What the AI does with your words
After speech recognition converts your words into text, the artificial intelligence takes over. The raw text, which is basically a running transcript of what you said, is analysed and organised into structured quote lines.
The AI identifies each item mentioned and extracts four pieces of information: description of the material or service, quantity, unit price, and total. For example, if you say "six 20-amp MCBs at eighteen euros each", the AI creates a line with: 20A MCB | Quantity: 6 | Unit price: 18.00 | Total: 108.00.
The processing is not a simple text split by commas.

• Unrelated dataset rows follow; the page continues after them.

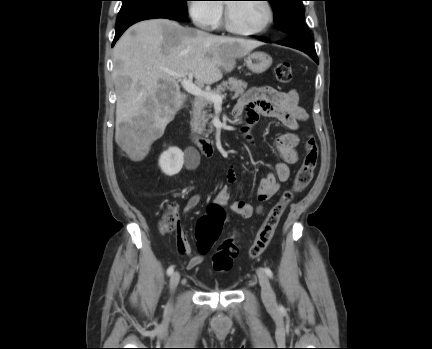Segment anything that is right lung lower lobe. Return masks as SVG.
I'll list each match as a JSON object with an SVG mask.
<instances>
[{"label":"right lung lower lobe","instance_id":"right-lung-lower-lobe-1","mask_svg":"<svg viewBox=\"0 0 432 349\" xmlns=\"http://www.w3.org/2000/svg\"><path fill=\"white\" fill-rule=\"evenodd\" d=\"M155 18H166V19H171V20H175L174 18L161 14V13H157V12H144V13H139L127 18H123L118 20L117 24H116V28H115V37H114V41L112 46H114V44L116 43V41L119 39V37L123 34V32L132 24L142 21V20H147V19H155Z\"/></svg>","mask_w":432,"mask_h":349}]
</instances>
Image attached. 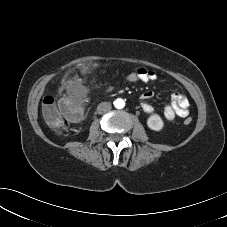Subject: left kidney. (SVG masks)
<instances>
[{"label": "left kidney", "mask_w": 227, "mask_h": 227, "mask_svg": "<svg viewBox=\"0 0 227 227\" xmlns=\"http://www.w3.org/2000/svg\"><path fill=\"white\" fill-rule=\"evenodd\" d=\"M147 126L151 130L160 131L164 126V122L158 114H152L147 119Z\"/></svg>", "instance_id": "left-kidney-1"}]
</instances>
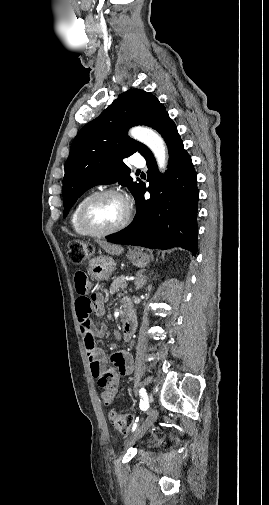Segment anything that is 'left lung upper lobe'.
Instances as JSON below:
<instances>
[{
  "label": "left lung upper lobe",
  "mask_w": 269,
  "mask_h": 505,
  "mask_svg": "<svg viewBox=\"0 0 269 505\" xmlns=\"http://www.w3.org/2000/svg\"><path fill=\"white\" fill-rule=\"evenodd\" d=\"M166 108L149 92L130 89L102 114L87 123L72 142L63 178L64 215L91 187L118 181L127 186L134 198L142 182H134L123 159L149 151L144 144L130 139L127 130L136 125L156 128L167 115Z\"/></svg>",
  "instance_id": "left-lung-upper-lobe-1"
}]
</instances>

The AI understands context. If you say "labour, two days at two hundred per day", it knows that "two days" is the quantity and "two hundred" is the daily rate, even without saying "euros" or "per day". If you say "painting the living room, 28 square metres at 6.50", it understands it is a service measured by area.
The AI also handles corrections. If you say "no wait, it is fifteen metres, not twelve", the system adjusts. And if you list several items in a row without pausing, as you naturally do when thinking about the job, the AI separates each one into its own line.
All this processing takes a few seconds. Between finishing speaking and seeing the organised quote on screen, typically 3 to 5 seconds pass.
Real examples: from what you say to what appears
Let us look at concrete examples of what happens when you dictate a quote.
An electrician says: "Consumer unit replacement from single to three phase, one unit at 380 euros, 12 metres of 2.5mm cable at 3.80 per metre, four 20-amp MCBs at 18 euros each, labour six hours at 25 euros per hour." Prummo creates 4 lines: the consumer unit (380), the cable (45.60), the MCBs (72), and the labour (150), with an automatic total of 647.60.
A plumber says: "Replace water heater with Junkers 24-litre wall-mounted boiler, one unit at 890 euros, six metres of PPR pipe at 4.20 per metre, two ball valves at 8.50 each, labour five hours at 22 euros." Result: 4 lines, total calculated automatically.
A painter says: "Apartment painting, living room 28 square metres at 6.50 per metre, large bedroom 18 metres at 6.50, small bedroom 14 metres at 6.50, ceilings 40 metres at 7 euros, materials three tins of paint at 65 each." Result: 5 lines with areas, prices per metre, and totals.
Note that none of these examples follow a rigid structure. Each professional speaks in their own way and the AI adapts. You do not need to memorise a specific format; just speak as you normally do.
How to get started in 1 minute
Using voice quotes in Prummo is simpler than it sounds. No configuration needed, no installation, and no templates to set up before you start.
Open Prummo in your phone's browser and create a free account. It takes 30 seconds. Tap "New Quote" and then the microphone icon. Start speaking: describe the job as if explaining it to a colleague. Materials, quantities, prices, labour. The AI handles the rest.
When you finish speaking, review the result. You can edit any line: change a description, adjust a price, add or remove items. When you are satisfied, tap "Send via WhatsApp". The client receives a professional link.
Some practical tips for better results: always mention the price alongside the item ("cable at 3.80 per metre" rather than listing everything and then saying the prices). Use clear units ("metres", "units", "hours", "square metres"). And do not worry about hesitating or repeating something; the AI is good at filtering hesitations.
The first quote may take 2 minutes while you get used to it. From the second onwards, 1 minute is enough. And the time you save, 20 or 30 minutes per quote, is time you can use to work and earn.
Frequently asked questions
Does the AI understand technical terms like cable references or PPR?
Yes. The system recognises technical references for electrical, plumbing, painting, and general construction work. Common trade terminology is recognised correctly.
What if the AI gets something wrong?
You can edit any line after the AI organises the quote. Change descriptions, prices, quantities, or add new lines. The AI result is a starting point that saves 90% of the work.
Do I need an internet connection for voice?
Yes. Speech recognition and the AI require an internet connection. Normal mobile data works fine; you do not need Wi-Fi.